**Passage to read**.
— Start —

Ro water devoid of any nutrients and thus bad for plants. We only use RO water to top up evaporated water so that water inside your tank will have constant concentration of dissolved material. Or if your tab water is very high in dissolved material and you want to lower it (lower water hardness etc) 

Sent from my MX4 using Tapatalk


----------



## dukydaf (Dec 27, 2004)

There are many reasons for the use of RO or remineralized RO in aquariums...

I would adjust my actions taking into consideration the starting parameters and what fauna are we speaking of . 

Assume the RO water has 0 GH 0KH, so in theory a 50% water change will result in half of the initial GH and KH. I say in theory....

I would start with 25% pure RO water change, then increase to 50% and slowly add the water back in. Depening on the fauna, aim for around 1-3 degrees drop. Watch out for mineral deficiencies when you get to lower GH and pH swings for lower KH.

Regards, 
duky


----------



## roadmaster (Nov 5, 2009)

IMHO,You will need to mix water for water changes at whatever % R/O tap that you arrive at .
Read a few previous post's and would just not use the ADA stones considering the Soil is buffering down, and CO2 injection further lowering pH.
While pH is not as important as GH,the wild swing's in pH without mixing the R/O and tap each water change ,could have negative effect on fishes/shrimp's.
Would not be as big an issue with just topping off a tank as opposed to 25 to 50 % water change each week?
Would not be too tough to mix enough water for ten gal tank ?


----------



## AbbeysDad (Apr 13, 2016)

Is your water "liquid rock"?

The 'trouble' with using RO or RO/DI water in the FW aquarium is that it does not have the essential minerals [like calcium and magnesium] (and proper pH) required for healthy fish and plants. 

As already mentioned, RO or RO/DI water may be used in areas where the water is very, very hard, but then typically only mixed with tap water as necessary to reduce hardness.

Otherwise for RO or RO/DI water, you'd need to use products like Seachem Equilibrium for minerals and acid/alkaline buffers for pH. 

Considering the cost of purchased RO water or the equipment to produce it and products (as mentioned) to use it, most hobbyists are better off using good ole tap water.

— End —

**Work to do**.
[A] Answer these from the forum thread on RO water in aquariums:
(i) According to the first post, why is RO water used to top up evaporated water?
(ii) What percentage of pure RO water change would dukydaf start with?
(iii) Which product does AbbeysDad name for adding minerals to RO or RO/DI water?
[B] In the forum thread on RO water, why does roadmaster say the R/O water and tap water should be mixed for each water change?
[C] Carry on the forum thread about RO water in aquariums from where it stops.
The rows are not used for any of this.

**Given data**.
— Start —

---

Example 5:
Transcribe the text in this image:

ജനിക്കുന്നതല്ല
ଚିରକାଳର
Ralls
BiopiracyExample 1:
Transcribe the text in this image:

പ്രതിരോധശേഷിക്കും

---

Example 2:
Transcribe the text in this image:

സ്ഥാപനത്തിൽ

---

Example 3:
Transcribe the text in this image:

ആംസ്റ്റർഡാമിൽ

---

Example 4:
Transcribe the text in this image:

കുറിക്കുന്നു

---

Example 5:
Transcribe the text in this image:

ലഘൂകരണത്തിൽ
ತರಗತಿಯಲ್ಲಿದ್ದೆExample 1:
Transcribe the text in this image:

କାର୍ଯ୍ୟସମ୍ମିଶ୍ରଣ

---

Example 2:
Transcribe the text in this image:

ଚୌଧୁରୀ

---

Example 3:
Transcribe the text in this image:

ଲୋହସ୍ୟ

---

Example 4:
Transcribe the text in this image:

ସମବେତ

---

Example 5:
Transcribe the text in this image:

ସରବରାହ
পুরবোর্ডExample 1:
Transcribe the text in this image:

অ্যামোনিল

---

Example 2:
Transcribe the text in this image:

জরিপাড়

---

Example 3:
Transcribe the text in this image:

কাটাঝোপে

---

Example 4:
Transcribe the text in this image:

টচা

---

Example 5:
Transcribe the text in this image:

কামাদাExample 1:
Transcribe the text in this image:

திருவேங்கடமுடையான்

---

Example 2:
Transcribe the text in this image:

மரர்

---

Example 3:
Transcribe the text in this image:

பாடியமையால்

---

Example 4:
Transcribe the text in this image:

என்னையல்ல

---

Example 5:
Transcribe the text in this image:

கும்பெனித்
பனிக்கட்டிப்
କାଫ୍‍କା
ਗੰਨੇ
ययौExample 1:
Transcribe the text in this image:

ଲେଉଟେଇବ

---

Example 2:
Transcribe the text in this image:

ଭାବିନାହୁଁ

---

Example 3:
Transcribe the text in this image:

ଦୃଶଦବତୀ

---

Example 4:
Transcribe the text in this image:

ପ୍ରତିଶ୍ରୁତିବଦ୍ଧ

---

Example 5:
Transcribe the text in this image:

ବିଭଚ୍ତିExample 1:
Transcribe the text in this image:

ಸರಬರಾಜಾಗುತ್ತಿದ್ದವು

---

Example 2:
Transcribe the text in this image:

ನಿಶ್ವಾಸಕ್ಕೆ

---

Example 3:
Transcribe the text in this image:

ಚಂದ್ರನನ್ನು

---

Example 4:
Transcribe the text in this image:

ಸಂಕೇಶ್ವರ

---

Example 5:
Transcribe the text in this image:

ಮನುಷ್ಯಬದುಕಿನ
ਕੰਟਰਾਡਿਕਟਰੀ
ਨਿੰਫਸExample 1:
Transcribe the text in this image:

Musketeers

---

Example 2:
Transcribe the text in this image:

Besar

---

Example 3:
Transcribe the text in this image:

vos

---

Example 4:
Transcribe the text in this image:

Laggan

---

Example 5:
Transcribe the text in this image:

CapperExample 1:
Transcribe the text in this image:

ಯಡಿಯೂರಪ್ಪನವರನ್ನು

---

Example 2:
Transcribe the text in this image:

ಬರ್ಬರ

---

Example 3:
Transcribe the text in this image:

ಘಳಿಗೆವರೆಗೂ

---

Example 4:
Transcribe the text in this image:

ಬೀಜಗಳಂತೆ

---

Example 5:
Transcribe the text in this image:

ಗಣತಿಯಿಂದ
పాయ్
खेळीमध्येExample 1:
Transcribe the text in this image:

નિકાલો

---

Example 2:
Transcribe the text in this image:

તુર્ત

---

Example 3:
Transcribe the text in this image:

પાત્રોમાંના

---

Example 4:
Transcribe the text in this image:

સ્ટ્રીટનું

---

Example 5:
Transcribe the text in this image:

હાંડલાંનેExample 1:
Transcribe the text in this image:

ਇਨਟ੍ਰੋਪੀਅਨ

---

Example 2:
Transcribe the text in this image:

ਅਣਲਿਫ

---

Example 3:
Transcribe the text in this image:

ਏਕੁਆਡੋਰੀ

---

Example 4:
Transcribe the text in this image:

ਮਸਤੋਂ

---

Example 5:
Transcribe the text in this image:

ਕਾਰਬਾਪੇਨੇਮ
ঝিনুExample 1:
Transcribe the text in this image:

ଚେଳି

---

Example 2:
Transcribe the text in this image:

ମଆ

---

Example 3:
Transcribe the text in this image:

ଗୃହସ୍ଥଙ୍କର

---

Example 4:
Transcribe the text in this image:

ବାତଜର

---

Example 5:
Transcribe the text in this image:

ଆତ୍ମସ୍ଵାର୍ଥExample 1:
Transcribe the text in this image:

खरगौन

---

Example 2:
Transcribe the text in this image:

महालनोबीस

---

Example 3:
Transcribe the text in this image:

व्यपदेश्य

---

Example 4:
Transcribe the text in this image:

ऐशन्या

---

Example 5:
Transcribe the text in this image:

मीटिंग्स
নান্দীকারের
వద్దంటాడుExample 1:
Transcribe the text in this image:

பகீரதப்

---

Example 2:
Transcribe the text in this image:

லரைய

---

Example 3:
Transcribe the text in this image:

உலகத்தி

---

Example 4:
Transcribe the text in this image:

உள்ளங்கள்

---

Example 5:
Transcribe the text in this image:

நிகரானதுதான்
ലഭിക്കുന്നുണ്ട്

— End —
— Start —

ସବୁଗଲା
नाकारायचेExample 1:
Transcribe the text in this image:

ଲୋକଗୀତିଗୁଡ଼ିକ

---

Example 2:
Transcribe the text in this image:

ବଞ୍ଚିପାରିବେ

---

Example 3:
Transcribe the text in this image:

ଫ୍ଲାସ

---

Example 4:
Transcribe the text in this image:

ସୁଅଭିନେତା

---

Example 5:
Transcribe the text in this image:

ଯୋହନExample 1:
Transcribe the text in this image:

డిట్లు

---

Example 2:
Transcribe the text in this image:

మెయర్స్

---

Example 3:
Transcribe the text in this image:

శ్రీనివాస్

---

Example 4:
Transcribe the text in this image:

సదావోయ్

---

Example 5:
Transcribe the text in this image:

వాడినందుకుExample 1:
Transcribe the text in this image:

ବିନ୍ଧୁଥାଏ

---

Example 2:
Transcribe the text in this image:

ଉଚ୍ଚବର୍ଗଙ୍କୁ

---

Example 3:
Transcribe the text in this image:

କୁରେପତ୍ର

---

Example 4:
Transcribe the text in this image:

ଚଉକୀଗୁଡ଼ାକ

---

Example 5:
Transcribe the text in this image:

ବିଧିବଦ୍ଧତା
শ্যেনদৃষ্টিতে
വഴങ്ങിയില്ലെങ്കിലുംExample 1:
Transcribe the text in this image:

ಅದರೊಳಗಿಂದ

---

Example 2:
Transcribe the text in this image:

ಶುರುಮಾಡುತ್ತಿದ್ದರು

— End —

**Results of the exercise**.
[A]
(i) So that the water inside the tank keeps a constant concentration of dissolved material.
(ii) 25%.
(iii) Seachem Equilibrium.

[B] Without mixing the R/O and tap water at each change, pH could swing wildly. Those swings could have a negative effect on the fish and shrimp.

[C]
----------



## roadmaster (Nov 5, 2009)

OP's problem in my view is the decorative rocks they want to use for aquascape will want to increase the GH,pH. while substrate is working to soften the water = lower GH, pH.


----------



## MasonDom (Oct 8, 2016)

roadmaster said:


> OP's problem in my view is the decorative rocks they want to use for aquascape will want to increase the GH,pH. while substrate is working to soften the water = lower GH, pH.


I use dragon stone as it is inert and will not effect the hardness. Also i only see the use of ro water beneficial because I will be using seachem equilibrium to re-mineralize the water. I have a ph of about 7.8 out of the tap and in the tank I have a ph of about 6.0-6.5 due to the aqua soils buffering capacity.


----------



## Hoppy (Dec 24, 2005)

It works, but you then have to mix up a new batch for every water change, attempting to match the water now in the tank. That makes water changes too difficult, except for small tanks. Unless your tap water is too bad to use as is, which should mean it is barely good enough to drink, it is better to just use it. Or, you can mix some RO water with tap water, to reduce the amount of RO water needed.


----------



## Rusticdr (Apr 5, 2016)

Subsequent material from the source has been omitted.